Scrap metal has always had a special place in my heart since the first time I set foot in the metalworking shop in Art School. I used to go through other artist’s junk piles and make sculptures only from scrap so I wouldn’t have to buy materials.  I found the creative process more gratifying because I could see potential beauty in something even an artist saw no value in. I didn’t know how to weld back then, everything was soldered together…

I have come a long way as a welder/fabricator* since then but I still do love going through scrap metal bins and finding treasures.

It has made more than one co-worker laugh and many like to tease me and call me a dumpster diver. But I continue to rummage through crop pieces, mistakes, scrap, drill shaving and hole punch positives.

The way discarded pieces of metal are integrated into my new creative projects manages to impress even the most hardened critics. Just today, a co-worker with 20 or so years experience, saw these plant pot holders and was blown away. This same welder was making fun of my “dumpster diving” not even 6 months ago. Now, he knows the potential I see in scarp metal…It makes me smile inside to watch him save interesting metal pieces and set them aside for me.
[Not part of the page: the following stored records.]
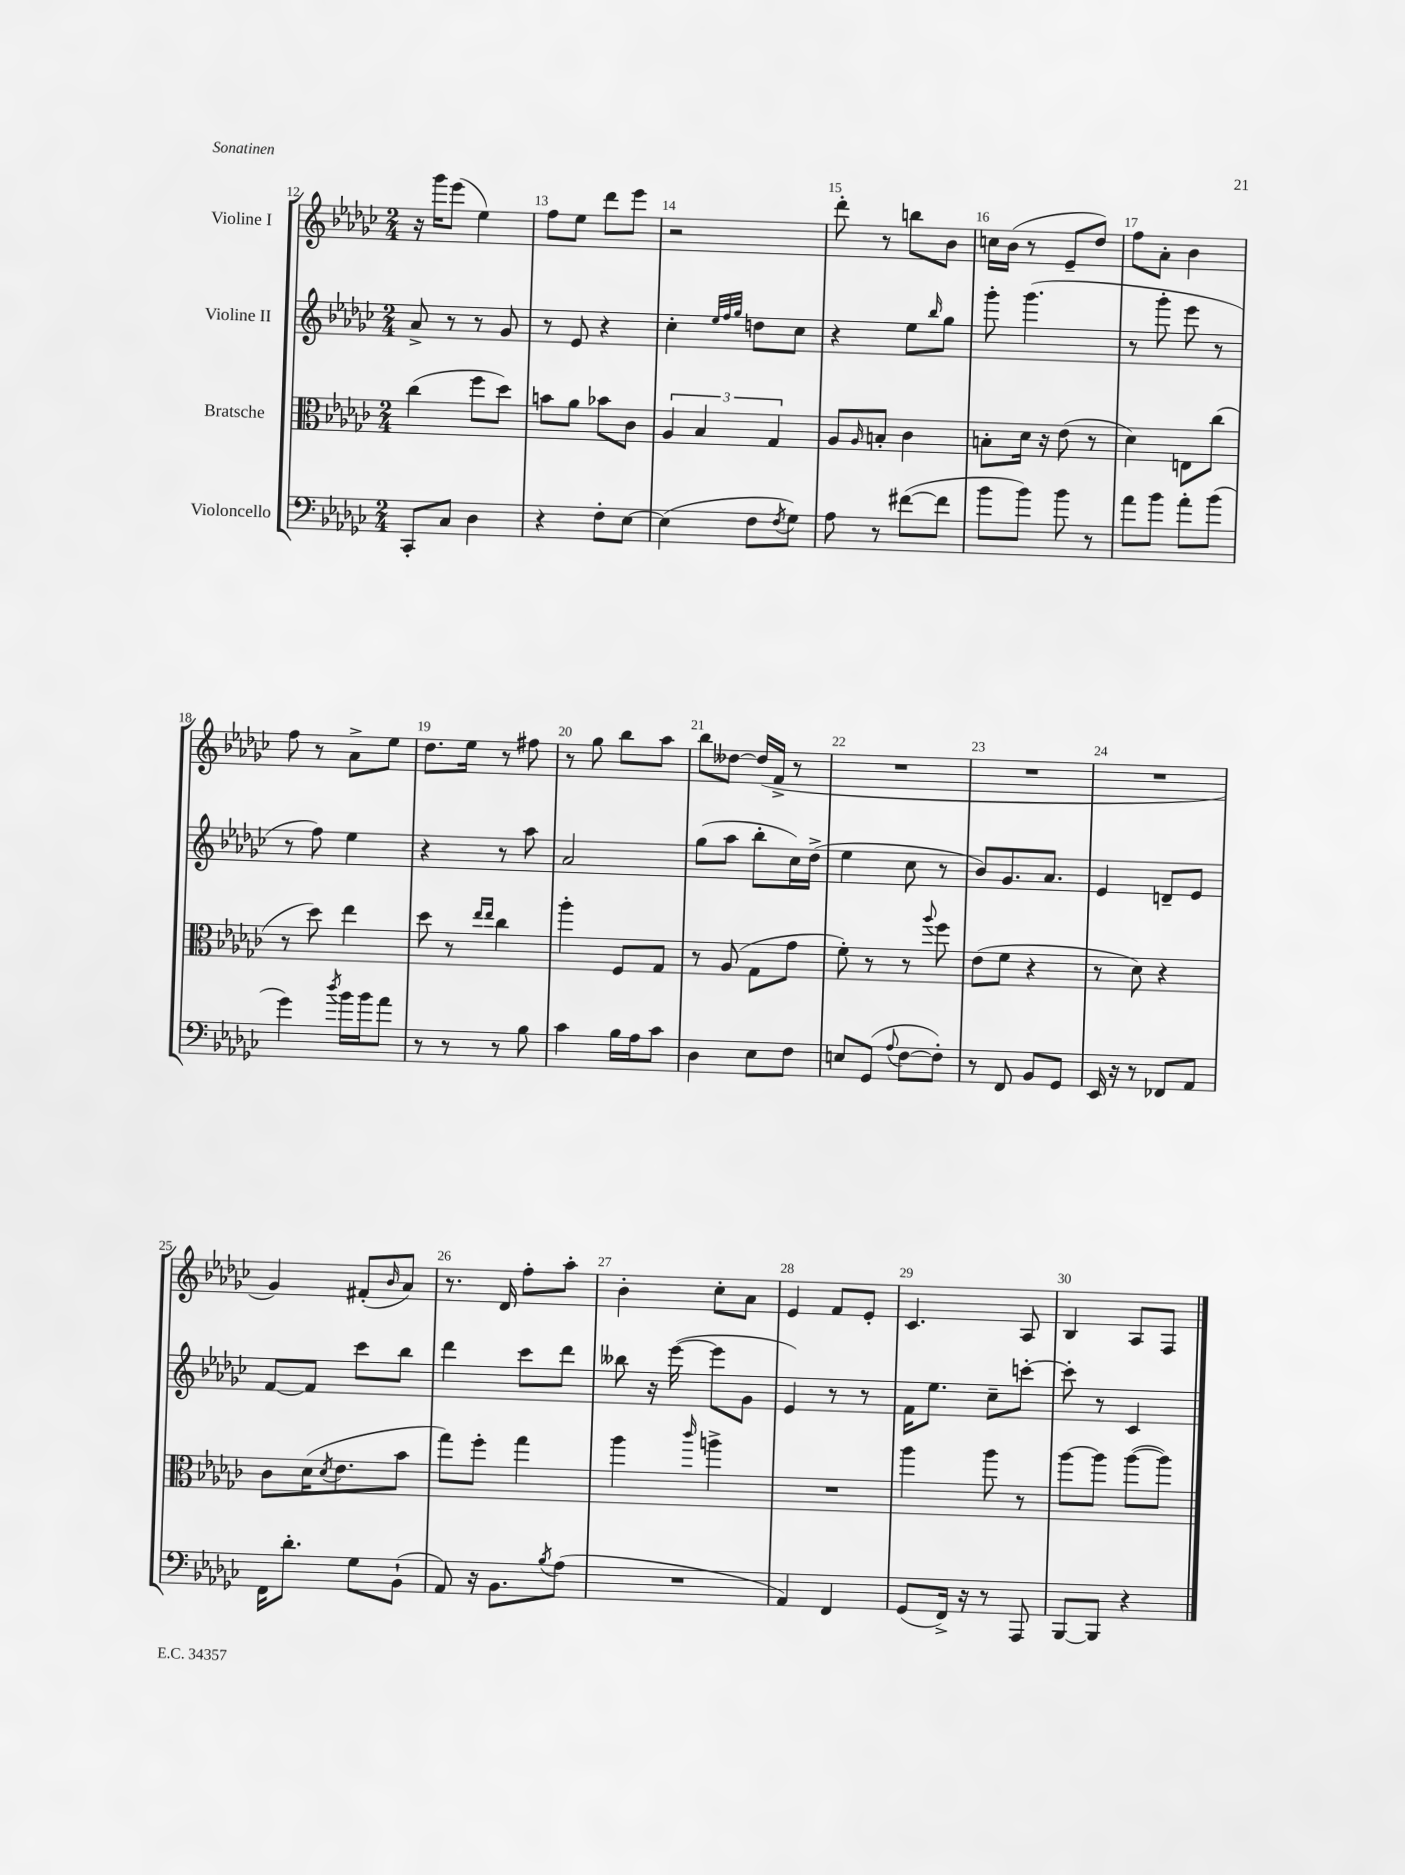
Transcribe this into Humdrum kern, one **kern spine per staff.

**kern	**kern	**kern	**kern
*part4	*part3	*part2	*part1
*staff4	*staff3	*staff2	*staff1
*I"Violoncello	*I"Bratsche	*I"Violine II	*I"Violine I
*clefF4	*clefC3	*clefG2	*clefG2
*k[b-e-a-d-g-c-]	*k[b-e-a-d-g-c-]	*k[b-e-a-d-g-c-]	*k[b-e-a-d-g-c-]
*M2/4	*M2/4	*M2/4	*M2/4
=12	=12	=12	=12
8CC-'/L	(4cc-\	8a-^/	16r
.	.	.	16ggg-\KL
8C-/J	.	8r	(8eee-\J
4D-\	8ff\L	8r	4ee-\)
.	8dd-\J)	8g-/	.
=13	=13	=13	=13
4r	8bn\L	8r	8ff\L
.	8a-\J	8e-/	8ee-\J
8F'\L	8b-X\L	4r	8ddd-\L
[8E-\J	8c-\J	.	8eee-\J
=14	=14	=14	=14
(4E-\]	6A-/	4cc-'\	2r
.	6B-/	.	.
.	.	32qqee-/LLL	.
.	.	32qqff/	.
.	.	32qqgg-/JJJ	.
8F\L	.	8ddn\L	.
.	6G-/	.	.
8qF/	.	.	.
8G-\J)	.	8cc-\J	.
=15	=15	=15	=15
8A-\	8A-/L	4r	8ddd-'\
.	16qqA-/	.	.
8r	8Bn'/J	.	8r
([8f#X\L	4c-\	8ee-\L	8bbn\L
.	.	16qqbb-/	.
8f#\J]	.	8gg-\J	8b-\J
=16	=16	=16	=16
8b-\L	8Bn'\L	8ggg-'\	16ccn\LL
.	.	.	(16b-\JJ
8b-\J)	16d-\Jk	(4.ggg-\	8r
.	16r	.	.
8b-\	(8e-\	.	8e-~/L
8r	8r	.	8dd-/J)
=17	=17	=17	=17
8a-\L	4d-\)	8r	8ff\L
8b-\J	.	8ggg-'\	8a-'\J
8a-'\L	8En\L	8eee-\	4b-\
(8b-\J	(8cc-\J	8r	.
!!LO:LB:g=z
=18	=18	=18	=18
4g-\)	8r	8r	8ff\
.	8dd-\)	8ff\)	8r
8qdd-/	.	.	.
16b-\LL	4ee-\	4ee-\	8a-^\L
16b-\J	.	.	.
8a-\J	.	.	8ee-\J
=19	=19	=19	=19
8r	8dd-\	4r	8.dd-\L
8r	8r	.	.
.	.	.	16ee-\Jk
.	16qqee-/LL	.	.
.	16qqee-/JJ	.	.
8r	4cc-\	8r	8r
8B-\	.	8aa-\	8ff#X\
=20	=20	=20	=20
4c-\	4aa-'\	2a-/	8r
.	.	.	8gg-\
16B-\LL	8F/L	.	8bb-\L
16A-\J	.	.	.
8c-\J	8G-/J	.	8aa-\J
=21	=21	=21	=21
4D-\	8r	(8gg-\L	8bb-\L
.	(8A-/	8aa-\J	[8dd--X\J
8E-\L	8G-\L	8bb-'\L	(16dd--/LL]
.	.	.	16f^/JJ
8F\J	8g-\J	16cc-\L)	8r
.	.	(16dd-^\JJ	.
=22	=22	=22	=22
8En/L	8f'\)	4ee-\	2r
(8GG-/J	8r	.	.
8qqA-/	.	.	.
[8F\L	8r	8cc-\	.
.	8qqaa-/	.	.
8F'\J])	8ff\	8r	.
=23	=23	=23	=23
8r	(8e-\L	8b-/L)	2r
8FF/	8f\J	8.g-/	.
8BB-/L	4r	.	.
.	.	8.a-/J	.
8GG-/J	.	.	.
=24	=24	=24	=24
16EE-/	8r	4e-/	2r
16r	.	.	.
8r	8d-\)	.	.
8FF-X/L	4r	8dn~/L	.
8AA-/J	.	8e-/J	.
!!LO:LB:g=z
=25	=25	=25	=25
16FF\KL	8c-\L	[8f/L	4g-/)
8.d-'\J	.	.	.
.	(16d-\K	8f/J]	.
.	8qd-/	.	.
.	8.e-\	.	.
8G-\L	.	8ccc-\L	(8f#X'/L
.	.	.	16qqb-/
(8BB-`\J	8b-\J	8bb-\J	8a-/J)
=26	=26	=26	=26
8AA-/)	8gg-\L)	4ddd-\	8.r
16r	8ff'\J	.	.
8.BB-\L	.	.	16d-/
.	4gg-\	8ccc-\L	8ff'\L
8qB-/	.	.	.
(8A-\J	.	8ddd-\J	8aa-'\J
=27	=27	=27	=27
2r	4aa-\	8bb--X\	4b-'\
.	.	16r	.
.	.	([16eee-\	.
.	16qqccc-/	.	.
.	4aan^\	8eee-\L]	8cc-'\L
.	.	8g-\J	8a-\J
=28	=28	=28	=28
4AA-/)	2r	4e-/)	4e-/
4FF/	.	8r	8f/L
.	.	8r	8e-'/J
=29	=29	=29	=29
(8GG-/L	4aa-\	16f\KL	4.c-/
.	.	8.ee-\J	.
16FF^/Jk)	.	.	.
16r	.	.	.
8r	8aa-\	8cc-~\L	.
8AAA-/	8r	[8cccn'\J	8A-/
=30	=30	=30	=30
[8BBB-/L	[8aa-\L	8ccc'\]	4B-/
8BBB-/J]	8aa-\J]	8r	.
4r	([8aa-\L	4c-/	8A-/L
.	8aa-\J])	.	8F/J
==	==	==	==
*-	*-	*-	*-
I could sit and explain where each piece of scrap came from and their stories but it would be a bore to anyone but myself. Instead, I would like to share with you some of the scrap metal parts I am integrating into the plant pot holders I made this week.

scrap metal

 

After wire wheeling the rusty parts and rounding down the edges, I just start playing with the parts and making them fit together.

For my first piece, I tried minimalism. I wanted to know how few pieces could be used to support a ceramic pot full of humid dirt and have it be stable and interesting to look at. This is what it looks like:


key lime green

The second piece was more of an experiment with the different dies on the big press in the shop and the different shapes that these would create. The result was a pile of odd and unique round bars that looked like snakes on LSD. I made them all interlock without welding them together to see if I could still get structure and stability without the aid of welding (I cheated and put one tack on the very bottom two bars for it to stop tilting to one side).


plant pot holder - blue                                blue

 

The red plant pot holder is the last one I completed before calling it a night on Thursday. It was the most exciting and challenging one to assemble. I curved 1/4” and 3/8” round bar anyway and every way until I had created a crazy pile of steel spaghetti. All these metal noodles are all just interwoven and interlocked in this chaotic functional sculpture. I am hoping to combine it with a beautiful ceramic plant pot I have with lilies and trailing plants in it. I will post a picture when they have been combined and the plants are more lively, in late spring.

plant pot holder-red

 

Here are all of them side by side.

pot holders come all shapes and sizes

If you would like to view them in real life, I will be setting them up by the Whaletown Garden Centre.

Here’s some pictures of them in action:

Blue pot holder Key lime pot holder Pot holder w plant

 

 

 

 

 

 

 

 

 

 

***AWESOME SECRET (not so secret) TIP***

When working with old, greasy, rusty, dirty or painted metal, it is best to clean off any grease or paint, grind down imperfections and wire wheel the rust off BEFORE working with it. If you do not do it beforehand, you will not be able to get to all those tight place once the parts are welded together. Not to mention the fact that welding clean metal is SO much easier.

There are no creative rules when using scrap metal, the only limits are set by the boundaries of your imagination.

 

*a welder/fabricator differs from a welder in the sense that a fabricator can take a flat piece of plate and cut it, bend it, roll it and form it to become anything. While a welder can use the correct welding process to attach parts together to keep parts from coming apart.